>>>

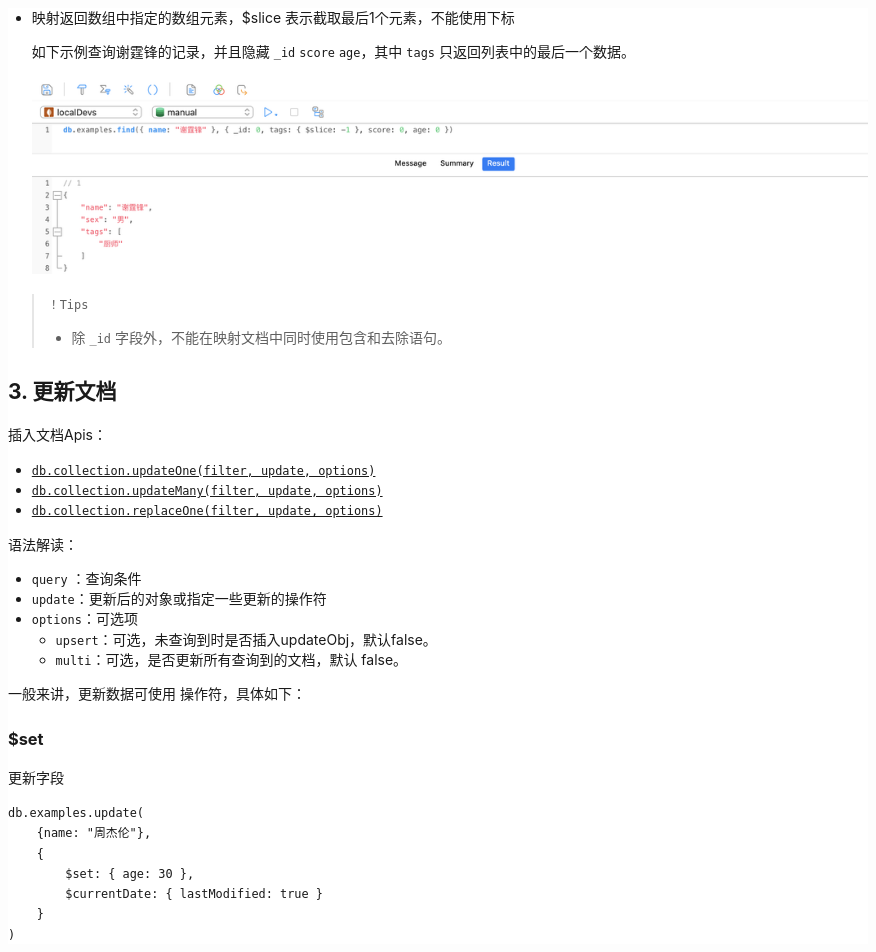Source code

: - 映射返回数组中指定的数组元素，$slice 表示截取最后1个元素，不能使用下标

  如下示例查询谢霆锋的记录，并且隐藏 `_id` `score` `age`，其中 `tags` 只返回列表中的最后一个数据。

  ![](./images/find-map-4.png)

  

> `！Tips`
>
> - 除 `_id` 字段外，不能在映射文档中同时使用包含和去除语句。

## 3. 更新文档

插入文档Apis：

- [`db.collection.updateOne(filter, update, options)`](https://www.mongodb.com/docs/manual/reference/method/db.collection.updateOne/#mongodb-method-db.collection.updateOne)
- [`db.collection.updateMany(filter, update, options)`](https://www.mongodb.com/docs/manual/reference/method/db.collection.updateMany/#mongodb-method-db.collection.updateMany)
- [`db.collection.replaceOne(filter, update, options)`](https://www.mongodb.com/docs/manual/reference/method/db.collection.replaceOne/#mongodb-method-db.collection.replaceOne)

语法解读：

- `query` ：查询条件
- `update`：更新后的对象或指定一些更新的操作符
- `options`：可选项
  - `upsert`：可选，未查询到时是否插入updateObj，默认false。
  - `multi`：可选，是否更新所有查询到的文档，默认 false。

一般来讲，更新数据可使用 操作符，具体如下：

### $set

更新字段

```mysql
db.examples.update(
	{name: "周杰伦"},     
	{ 
		$set: { age: 30 }, 
		$currentDate: { lastModified: true } 
	}
)
```
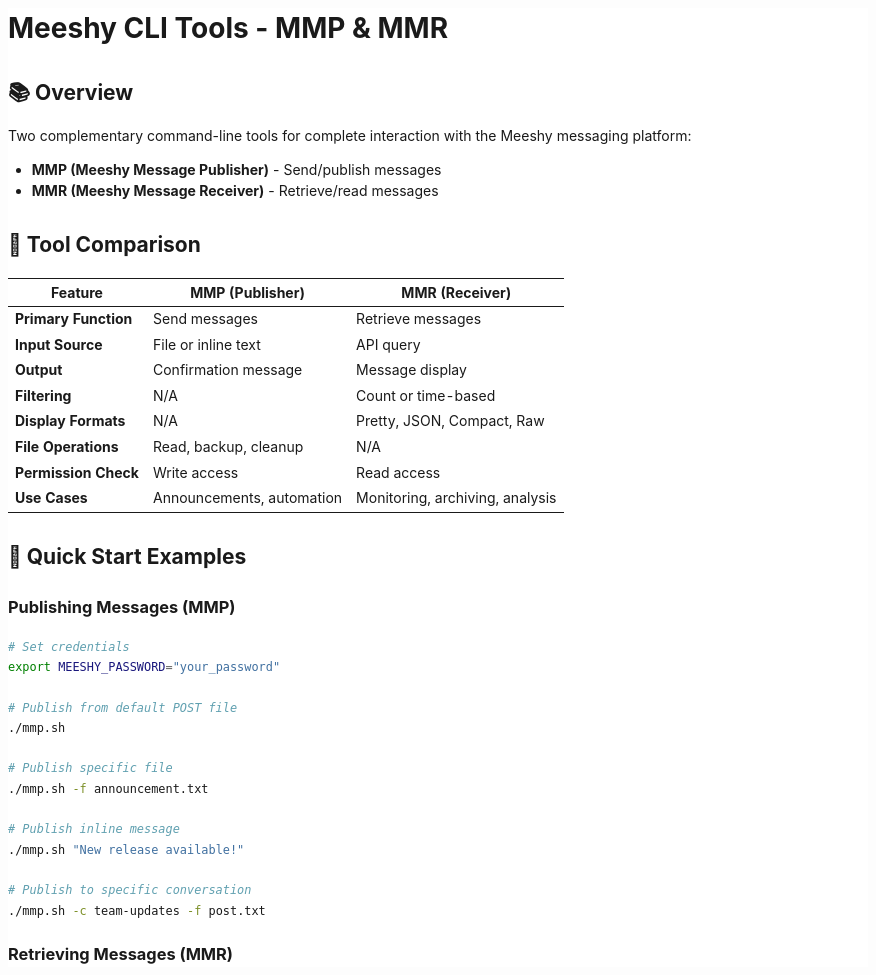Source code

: # Meeshy CLI Tools - MMP & MMR

## 📚 Overview

Two complementary command-line tools for complete interaction with the Meeshy messaging platform:

- **MMP (Meeshy Message Publisher)** - Send/publish messages
- **MMR (Meeshy Message Receiver)** - Retrieve/read messages

## 🔄 Tool Comparison

| Feature | MMP (Publisher) | MMR (Receiver) |
|---------|----------------|----------------|
| **Primary Function** | Send messages | Retrieve messages |
| **Input Source** | File or inline text | API query |
| **Output** | Confirmation message | Message display |
| **Filtering** | N/A | Count or time-based |
| **Display Formats** | N/A | Pretty, JSON, Compact, Raw |
| **File Operations** | Read, backup, cleanup | N/A |
| **Permission Check** | Write access | Read access |
| **Use Cases** | Announcements, automation | Monitoring, archiving, analysis |

## 🚀 Quick Start Examples

### Publishing Messages (MMP)

```bash
# Set credentials
export MEESHY_PASSWORD="your_password"

# Publish from default POST file
./mmp.sh

# Publish specific file
./mmp.sh -f announcement.txt

# Publish inline message
./mmp.sh "New release available!"

# Publish to specific conversation
./mmp.sh -c team-updates -f post.txt
```

### Retrieving Messages (MMR)
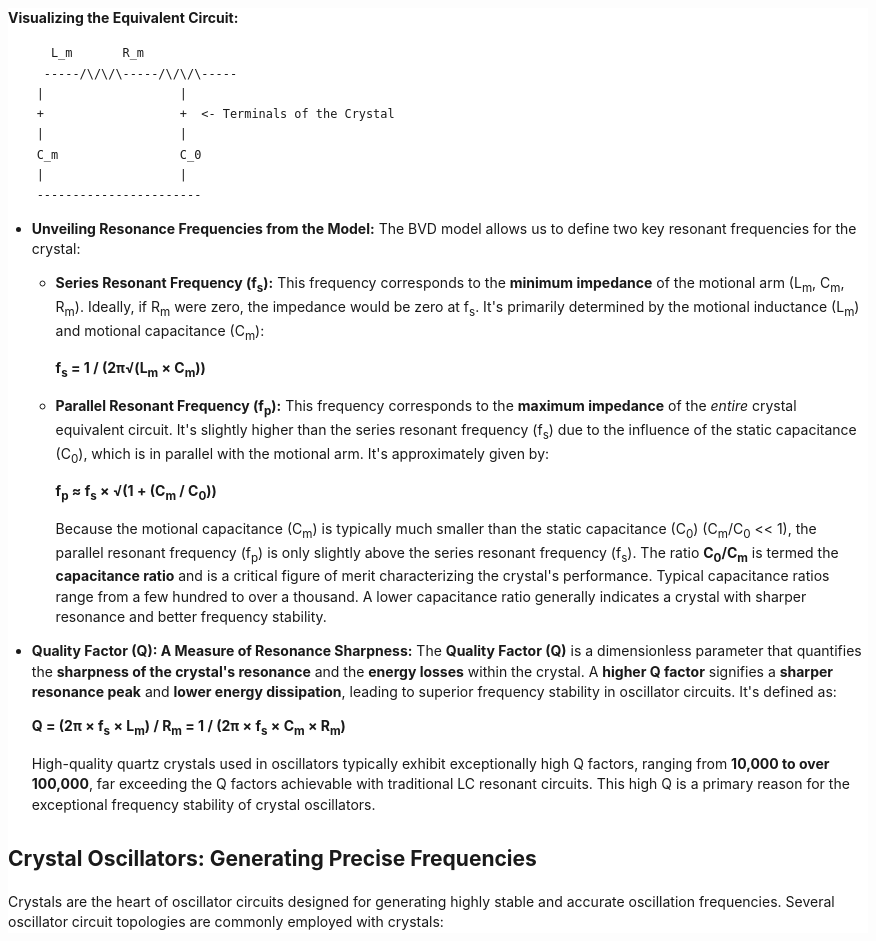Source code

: **Visualizing the Equivalent Circuit:**

```
      L_m       R_m
     -----/\/\/\-----/\/\/\-----
    |                   |
    +                   +  <- Terminals of the Crystal
    |                   |
    C_m                 C_0
    |                   |
    -----------------------
```

*   **Unveiling Resonance Frequencies from the Model:** The BVD model allows us to define two key resonant frequencies for the crystal:
    *   **Series Resonant Frequency (f<sub>s</sub>):** This frequency corresponds to the **minimum impedance** of the motional arm (L<sub>m</sub>, C<sub>m</sub>, R<sub>m</sub>). Ideally, if R<sub>m</sub> were zero, the impedance would be zero at f<sub>s</sub>.  It's primarily determined by the motional inductance (L<sub>m</sub>) and motional capacitance (C<sub>m</sub>):

        **f<sub>s</sub> = 1 / (2π√(L<sub>m</sub> × C<sub>m</sub>))**

    *   **Parallel Resonant Frequency (f<sub>p</sub>):** This frequency corresponds to the **maximum impedance** of the *entire* crystal equivalent circuit. It's slightly higher than the series resonant frequency (f<sub>s</sub>) due to the influence of the static capacitance (C<sub>0</sub>), which is in parallel with the motional arm. It's approximately given by:

        **f<sub>p</sub> ≈ f<sub>s</sub> × √(1 + (C<sub>m</sub> / C<sub>0</sub>))**

        Because the motional capacitance (C<sub>m</sub>) is typically much smaller than the static capacitance (C<sub>0</sub>) (C<sub>m</sub>/C<sub>0</sub> << 1), the parallel resonant frequency (f<sub>p</sub>) is only slightly above the series resonant frequency (f<sub>s</sub>). The ratio **C<sub>0</sub>/C<sub>m</sub>** is termed the **capacitance ratio** and is a critical figure of merit characterizing the crystal's performance. Typical capacitance ratios range from a few hundred to over a thousand. A lower capacitance ratio generally indicates a crystal with sharper resonance and better frequency stability.

*   **Quality Factor (Q): A Measure of Resonance Sharpness:** The **Quality Factor (Q)** is a dimensionless parameter that quantifies the **sharpness of the crystal's resonance** and the **energy losses** within the crystal. A **higher Q factor** signifies a **sharper resonance peak** and **lower energy dissipation**, leading to superior frequency stability in oscillator circuits.  It's defined as:

    **Q = (2π × f<sub>s</sub> × L<sub>m</sub>) / R<sub>m</sub> = 1 / (2π × f<sub>s</sub> × C<sub>m</sub> × R<sub>m</sub>)**

    High-quality quartz crystals used in oscillators typically exhibit exceptionally high Q factors, ranging from **10,000 to over 100,000**, far exceeding the Q factors achievable with traditional LC resonant circuits. This high Q is a primary reason for the exceptional frequency stability of crystal oscillators.

## Crystal Oscillators: Generating Precise Frequencies

Crystals are the heart of oscillator circuits designed for generating highly stable and accurate oscillation frequencies. Several oscillator circuit topologies are commonly employed with crystals:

<<<

EXERCISE GOAL.
Every line above carrying the word "circuits" needs to be shown.

SOLUTION.
*   **Quality Factor (Q): A Measure of Resonance Sharpness:** The **Quality Factor (Q)** is a dimensionless parameter that quantifies the **sharpness of the crystal's resonance** and the **energy losses** within the crystal. A **higher Q factor** signifies a **sharper resonance peak** and **lower energy dissipation**, leading to superior frequency stability in oscillator circuits.  It's defined as:
    High-quality quartz crystals used in oscillators typically exhibit exceptionally high Q factors, ranging from **10,000 to over 100,000**, far exceeding the Q factors achievable with traditional LC resonant circuits. This high Q is a primary reason for the exceptional frequency stability of crystal oscillators.
Crystals are the heart of oscillator circuits designed for generating highly stable and accurate oscillation frequencies. Several oscillator circuit topologies are commonly employed with crystals:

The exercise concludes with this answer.